The interview was conducted at Autodesk University on December 1, 2011
How can manufacturers benefit from cloud-accessible PLM? It’s a PLM solution, designed to deliver the true value of PLM business applications, that is in the cloud.
By being in the cloud it provides a variety of different options for us, like most cloud-based business applications, both from a business perspective as well as from a ‘deployability’ perspective.
The headline benefit, especially for SMEs, is that customers can finally realise the true value of total PLM, because they no longer have to make the investments in IT infrastructure, databases and software licenses. They can access our PLM solution as a subscription service that will be extremely affordable, in many cases one tenth the price of a traditional solution.
Companies have often only used PLM for PDM – product data management – purposes, failing to get full functionality from this powerful tool. What has this product done to address this? The analyst community has done a lot of research into this, and our own qualitative and quantitative data has helped drive our decisionmaking about PLM.
We discovered that customers buy PLM solutions based upon the value proposition described from full PLM, which really means delivering on the management of data from early conception through to the end of life of those products. Because of the limitations associate with the software architectures and the business models, i.e. price points, of traditional PLM solutions, the vast majority of customers we talk to have really never got beyond PDM; that is, CAD file management, engineering bill of materials management, change management and perhaps one other function, but that’s as far as they ever get. They never, or rarely, realise the value of full PLM.

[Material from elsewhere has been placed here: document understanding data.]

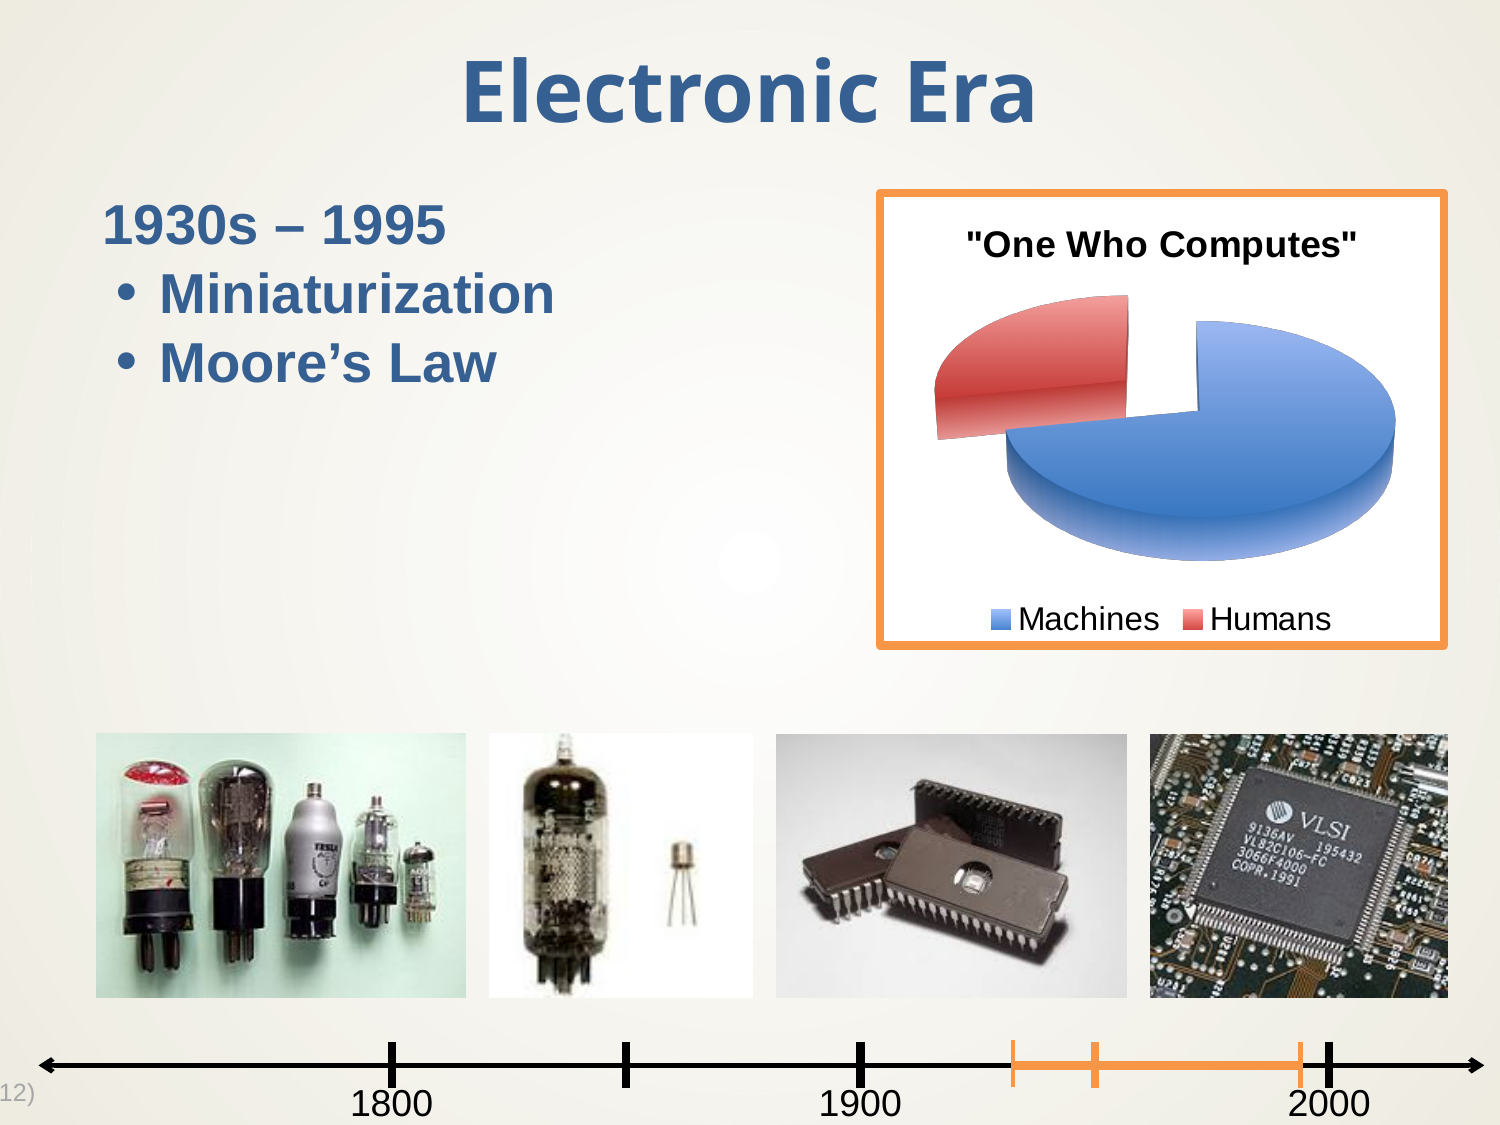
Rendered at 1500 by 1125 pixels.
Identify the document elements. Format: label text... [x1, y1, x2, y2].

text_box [38, 1041, 1485, 1125]
chart [879, 192, 1444, 646]
title Electronic Era [0, 24, 1500, 166]
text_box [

We looked at the idea of moving that capability into the cloud, to extend the value of that definition of PLM to our customers. But we quickly realised that moving PDM functions into the cloud didn’t make a great deal of sense to them, mainly because their CAD tools were still behind their firewalls. If your CAD tool is behind your firewall and you are trying to put PDM up in the cloud, it’s not going to perform very well to move all your work-in-process changes to your designs, every day, back and forth between your local CAD programme and PDM in the cloud.
So we quickly decided that PDM should remain where it is today, behind our customers firewalls. We have a great product, Vault, but customers also use other PDM solutions and they can continue to get value from either one. One day, when companies are ready to perform ‘design in the cloud’ – we’ll be waiting for them of course – we’ll have PDM capabilities there with our design tools in the cloud.
Until then, leaving PDM where it is makes a lot of sense. But we still want to extend the full value of PLM that for many customers has gone unrealised. So we decided to put the rest of the PLM business applications that surround PDM – everything from requirements management to new product introductions, managing alternate views of the bill of materials, to project management, quality, compliance and a variety of things – in a cloud solution, using a very affordable model. How affordable? More like the kinds of cloud solutions you see today around CRM [customer relationship management], some ERP offerings and HR Management.”
Autodesk plans to launch its cloud PLM product, 360 Nexus, globally in March.